How To Append Files To A Tar File

If you want to add files into an existing tar file run the following command:

tar -rvf tarfilename /path/to/files

The switches are as follows:

  • -r = Append
  • -v = Verbose
  • -f = Files

How To Append Files Only If They Are Newer

The problem with the previous command is that if you added files that already exist in the tar file they would be overwritten.

If you want to only add files if they are newer than existing files use the following command:

tar -uvf tarfilename /path/to/files

How To Prevent Tar From Overwriting Files Whilst Extracting

If you are extracting a tar file you may not want to overwrite files if they already exist.

This command makes sure that existing files are left alone:

tar -xkvf tarfilename

Only Extract Files That Are Newer Than Existing Files

If you are extracting a tar file you might be happy for files to be overwritten but only if the file in the tar file is newer than the existing file.

The following command shows how to do this:

tar --keep-newer-files -xvf tarfilename

How To Remove Files After Adding Them To A Tar File

A tar file remains uncompressed so if you had a 400-gigabyte file to a tar file you will have a 400-gigabyte file in its original location and tar file with a 400-gigabyte file in it.
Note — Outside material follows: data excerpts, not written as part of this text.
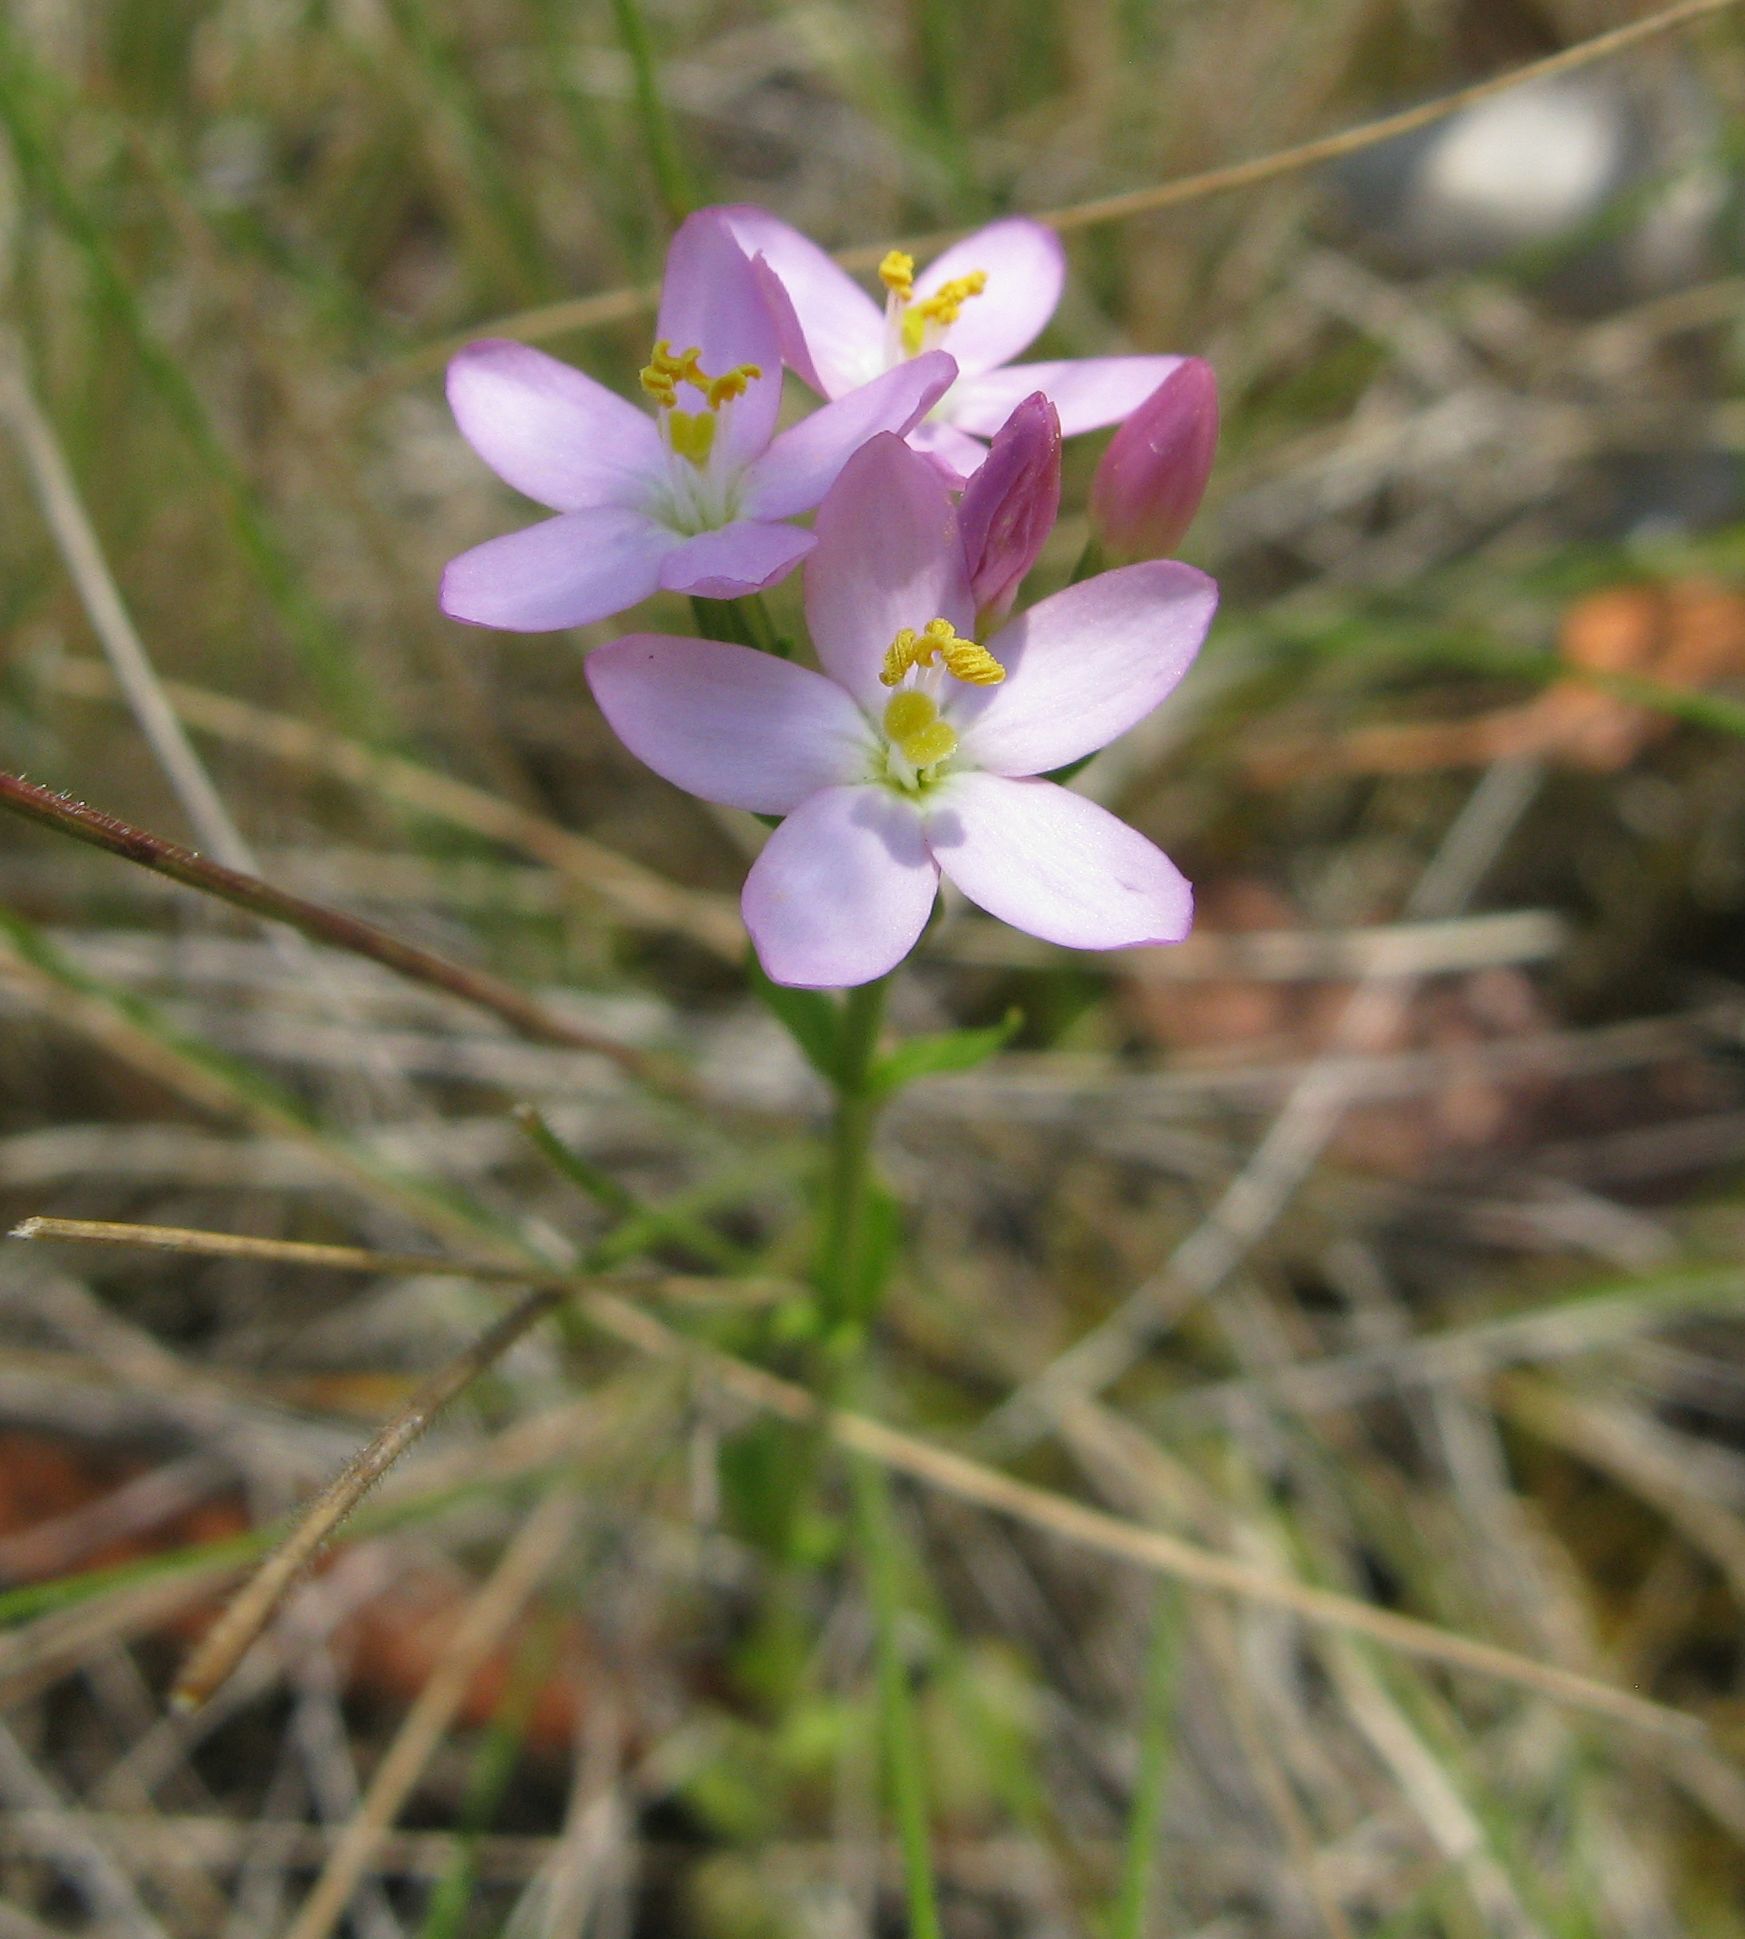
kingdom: Plantae
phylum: Tracheophyta
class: Magnoliopsida
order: Gentianales
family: Gentianaceae
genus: Centaurium
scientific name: Centaurium erythraea
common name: Common centaury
You may wish to remove the original file when it is added to a tar file.

 

The following command shows how to do this:

tar --remove-files -cvf tarfilename /path/to/files

Compress A Tar File When You Create It

To compress a tar file as soon as it is created use the following command:

tar -cvfz tarfilename /path/to/files

Summary

The tar command has dozens of switches and more information can be found by using the man tar command or by running tar --help.

This guide provides the basics that most people need to know for creating and extracting tar files.